Exercise goal:
Exclude the pictures, then repeat the remaining data exactly.

(Beginning of Data excerpts)

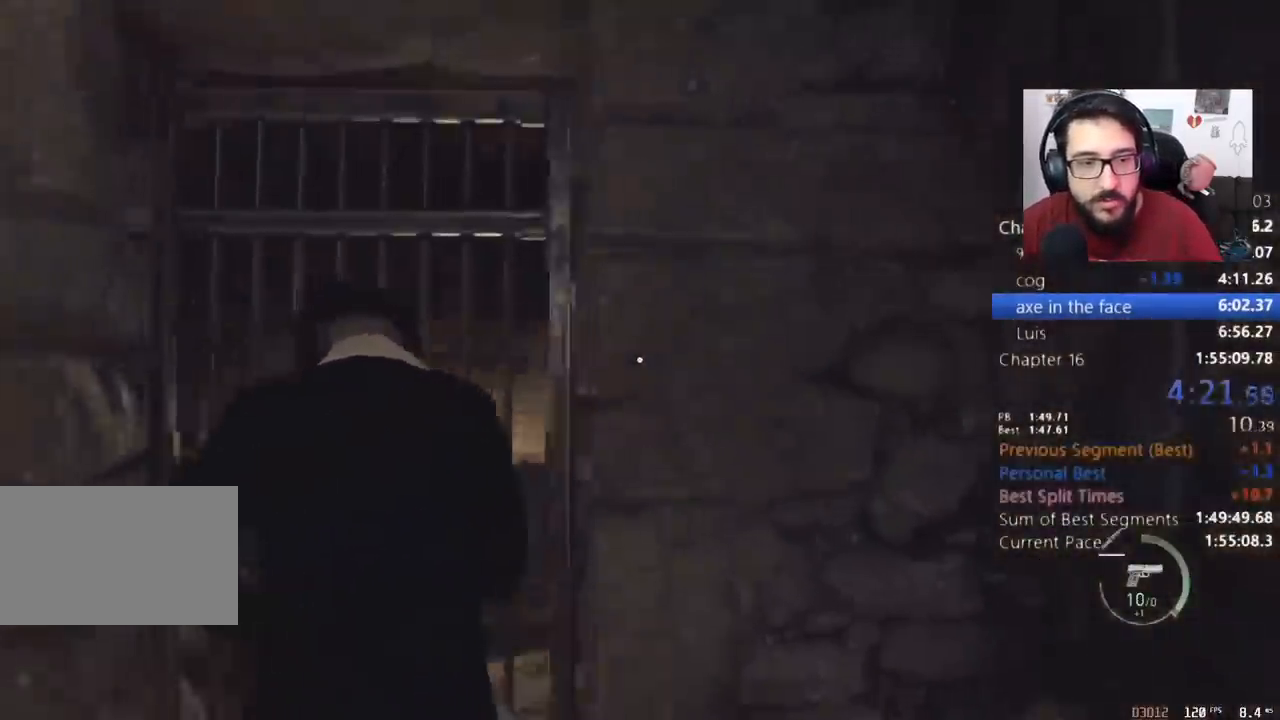
{"keys": ["shift", "w"], "mouse": [], "events": []}
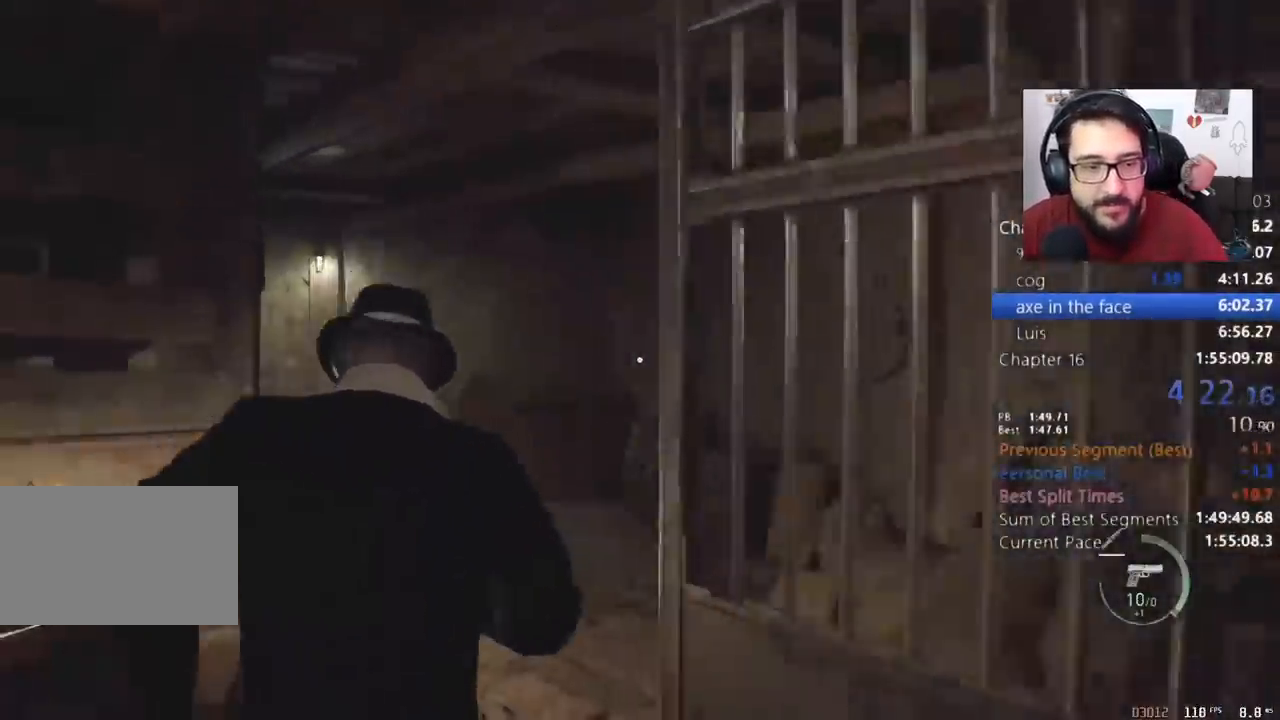
{"keys": ["shift", "w"], "mouse": [], "events": []}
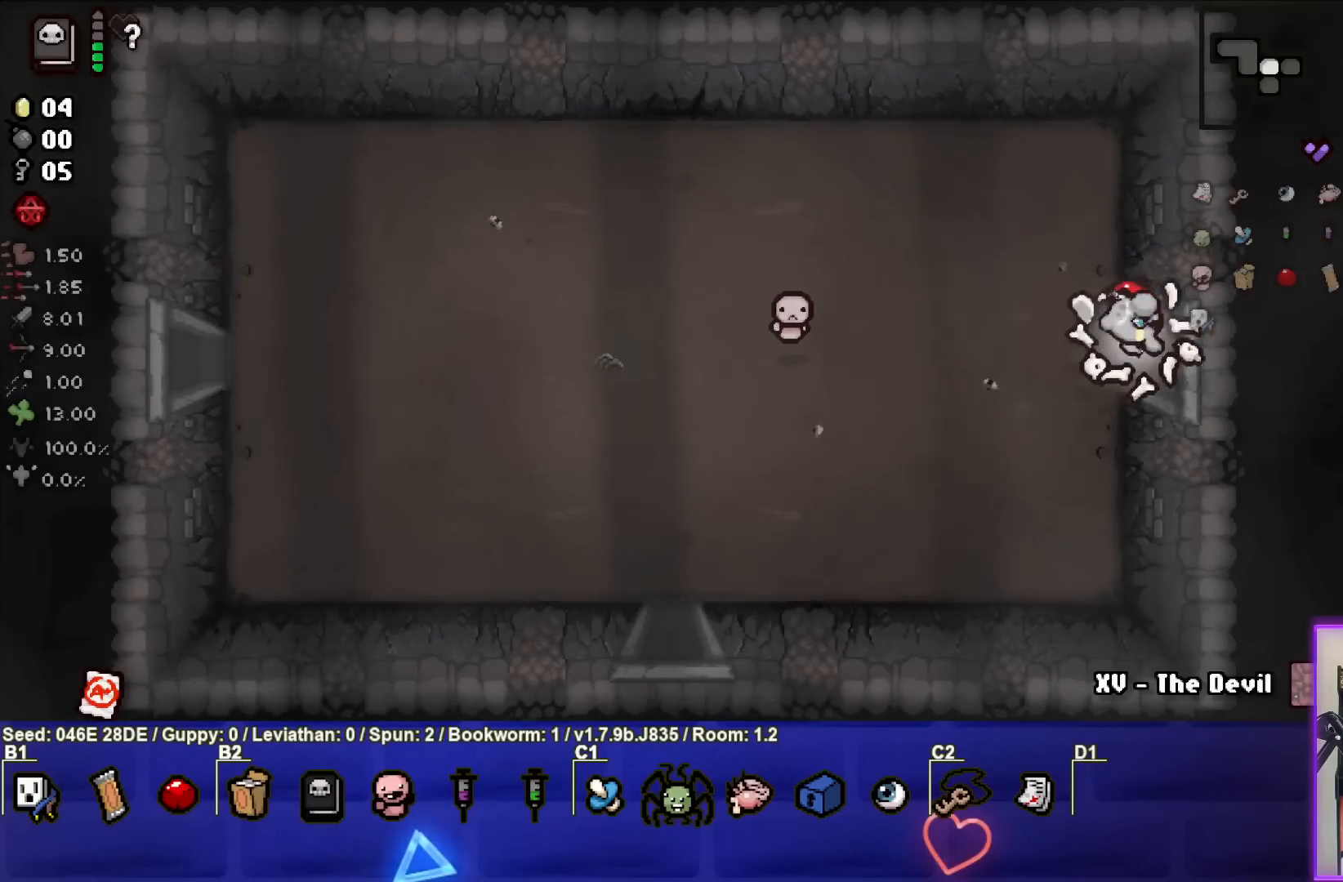
Gameplay with a controller (PlayStation layout); each line is a JSON object with the inputs held at the frame after it. "events" lists button and stick changes between this image and that frame as [ms after this image, input, new state], when the widget could be followed in between. Not read: L3 R3 right_stick.
{"buttons": [], "left_stick": "center", "events": [[133, "left_stick", "center"]]}
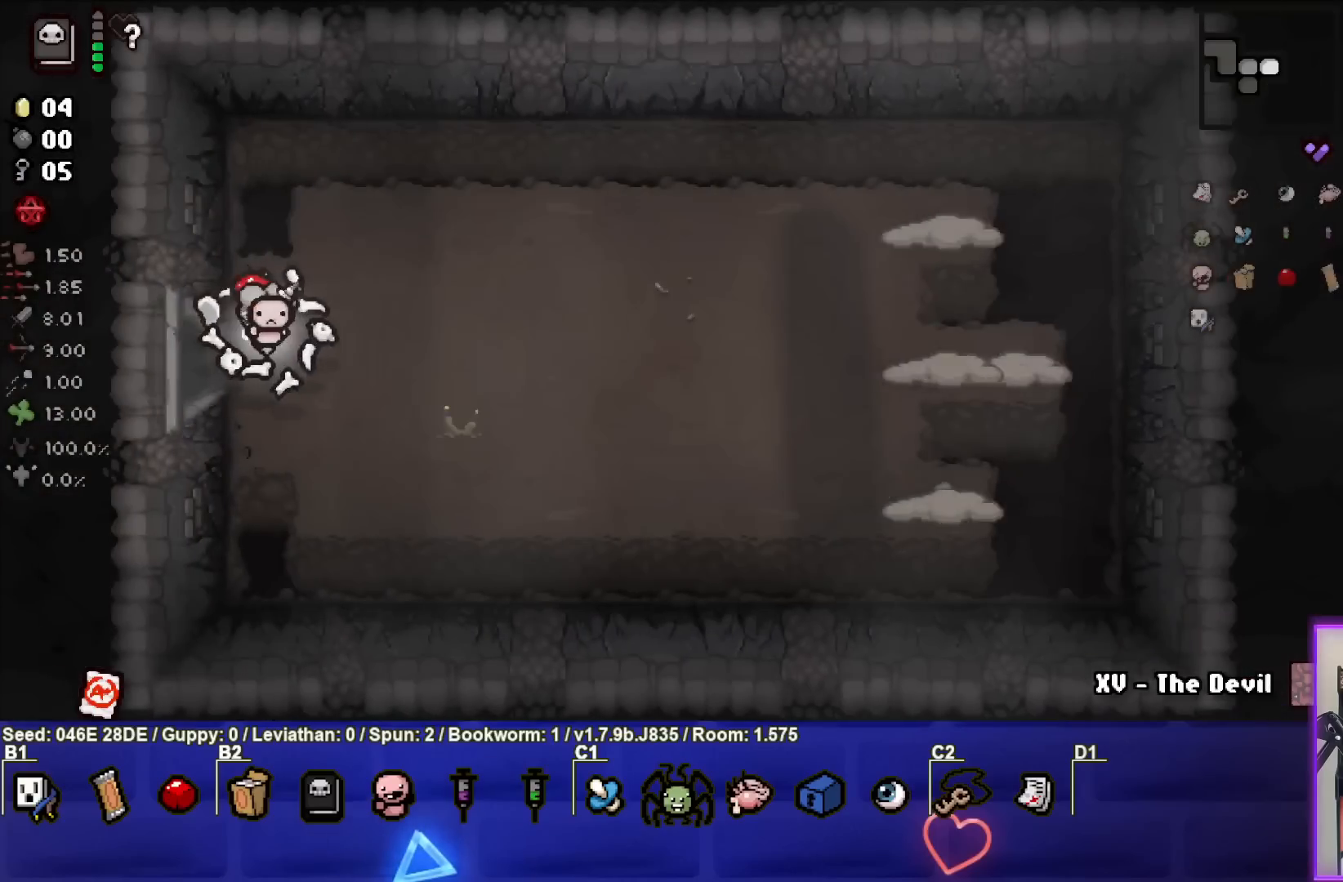
{"buttons": ["CIRCLE"], "left_stick": "right", "events": [[217, "left_stick", "right"], [417, "CIRCLE", "down"]]}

(End of Data excerpts)

Result of this exercise:
{"keys": ["shift", "w"], "mouse": [], "events": []}
{"keys": ["shift", "w"], "mouse": [], "events": []}
Gameplay with a controller (PlayStation layout); each line is a JSON object with the inputs held at the frame after it. "events" lists button and stick changes between this image and that frame as [ms after this image, input, new state], when the widget could be followed in between. Not read: L3 R3 right_stick.
{"buttons": [], "left_stick": "center", "events": [[133, "left_stick", "center"]]}
{"buttons": ["CIRCLE"], "left_stick": "right", "events": [[217, "left_stick", "right"], [417, "CIRCLE", "down"]]}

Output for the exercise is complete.